Romeries is a village approximately 16 kilometres south of Valenciennes and 4 kilometres north-east of Solemes. The Communal Cemetery is on the west side of the village on the north side of the road to Solemes.
Part of the II Corps retired through this area during the Retreat from Mons in August 1914, and in October 1918, Commonwealth forces returned during the Advance to Victory.
Briastre was captured on 10 October 1918, Belle Vue Farm on 20 October, Romeries itself and Beaudignies on 23 October and Englefontaine on 26 October. The Battle of the Sambre, the last great action of the war, carried the front forward into Belgium and ended with the Armistice. Romeries Communal Cemetery Extension is one of the burial grounds of those who died between these dates.
The original extension is Plot I, made by the 3rd and New Zealand Divisions, and containing 128 graves. The remaining plots were made after the Armistice when graves were brought in from small cemeteries and isolated positions on the battlefield, including (in Plot X) a few graves of 25 August 1914.
Of the larger sites concentrated here:-
BRIASTRE-SOLESMES ROAD MILITARY CEMETERY, BRIASTRE (Nord), was used by the 37th Division and the 1st Wellington Regiment (New Zealand) from the 11th to the 16th October, 1918. It contained the graves of 25 soldiers from the United Kingdom (12 of the 4th Middlesex) and 11 from New Zealand.
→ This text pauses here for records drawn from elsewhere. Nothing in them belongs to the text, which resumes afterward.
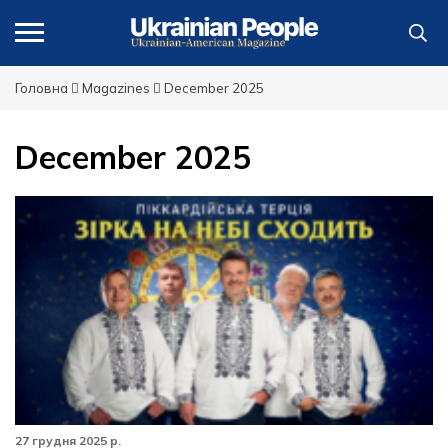
Головна
Magazines
December 2025
December 2025
27 грудня 2025 р.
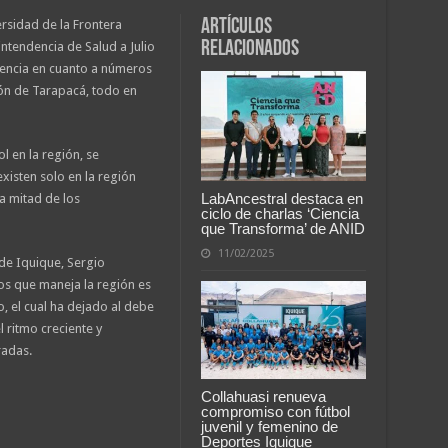
Artículos
rsidad de la Frontera
relacionados
intendencia de Salud a Julio
rencia en cuanto a números
ión de Tarapacá, todo en
l en la región, se
xisten solo en la región
LabAncestral destaca en
a mitad de los
ciclo de charlas ‘Ciencia
que Transforma’ de ANID
11/02/2025
 de Iquique, Sergio
os que maneja la región es
o, el cual ha dejado al debe
 ritmo creciente y
radas.
Collahuasi renueva
compromiso con fútbol
juvenil y femenino de
Deportes Iquique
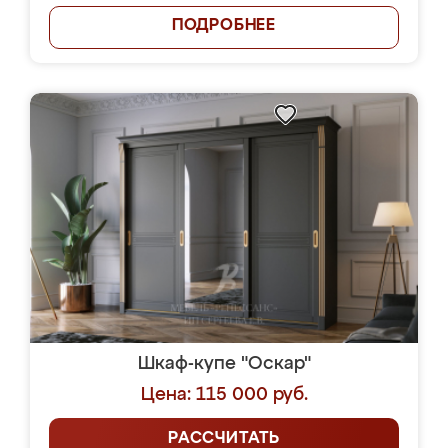
ПОДРОБНЕЕ
Шкаф-купе "Оскар"
Цена: 115 000 руб.
РАССЧИТАТЬ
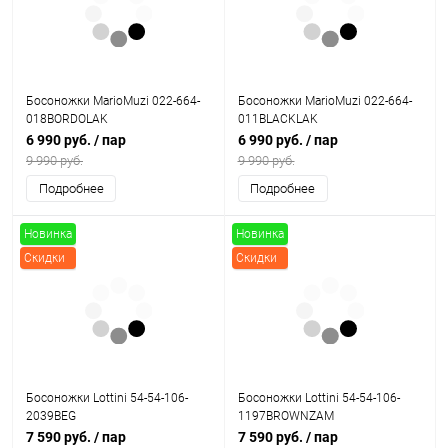
Босоножки MarioMuzi 022-664-
Босоножки MarioMuzi 022-664-
018BORDOLAK
011BLACKLAK
6 990 руб.
/ пар
6 990 руб.
/ пар
9 990 руб.
9 990 руб.
Подробнее
Подробнее
Новинка
Новинка
Скидки
Скидки
Босоножки Lottini 54-54-106-
Босоножки Lottini 54-54-106-
2039BEG
1197BROWNZAM
7 590 руб.
/ пар
7 590 руб.
/ пар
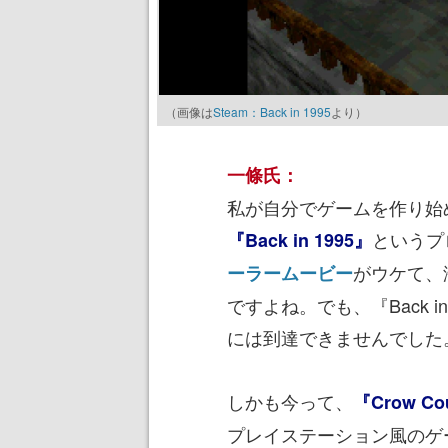
（画像は
Steam：Back in 1995
より）
一條氏：
私が自分でゲームを作り始め
というプ
『Back in 1995』
がウケて、
ーラームービー
ですよね。でも、『Back 
には到達できませんでした
しかも今って、
『Crow Co
プレイステーション風のゲ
It was about half a mile South-East of Briastre, across the Selle.
BRIASTRE CHURCHYARD contained the grave of one New Zealand soldier.
BELLE VUE FARM CEMETERY, BRIASTRE, was 200 yards South of the Farm, which was almost immediately East of Briastre, across the Selle. It contained the graves of 16 soldiers of the 4th Middlesex who fell on the 10th October.
BEAUDIGNIES CHURCHYARD (Nord) contained the graves of five New Zealand soldiers who fell on the 4th November.
ENGLEFONTAINE GERMAN CEMETERY contained the graves of three soldiers from the United Kingdom who fell on the 26th and 27th October.
GRAND GAY FARM CEMETERY, LOUVIGNIES-QUESNOY (Nord), was nearly a mile South of Louvignies. There were buried in it 37 soldiers from the United Kingdom, 24 of whom belonged to the 9th Duke of Wellington's.
SALESCHES CHURCHYARD (Nord) contained the graves of three soldiers from the United Kingdom who fell on the 25th and 29th October.
ST. PYTHON COMMUNAL CEMETERY EXTENSION was made by the 2nd Division. It contained the graves of 23 soldiers from the United Kingdom, two from New Zealand, and one from Canada, who fell between the 27th October and the 8th November.
There are now 832 burials and commemorations of the First World War in the extension. 129 of the burials are unidentified but there are special memorials to 15 casualties believed to be buried among them.
The extension was designed by Charles Holden.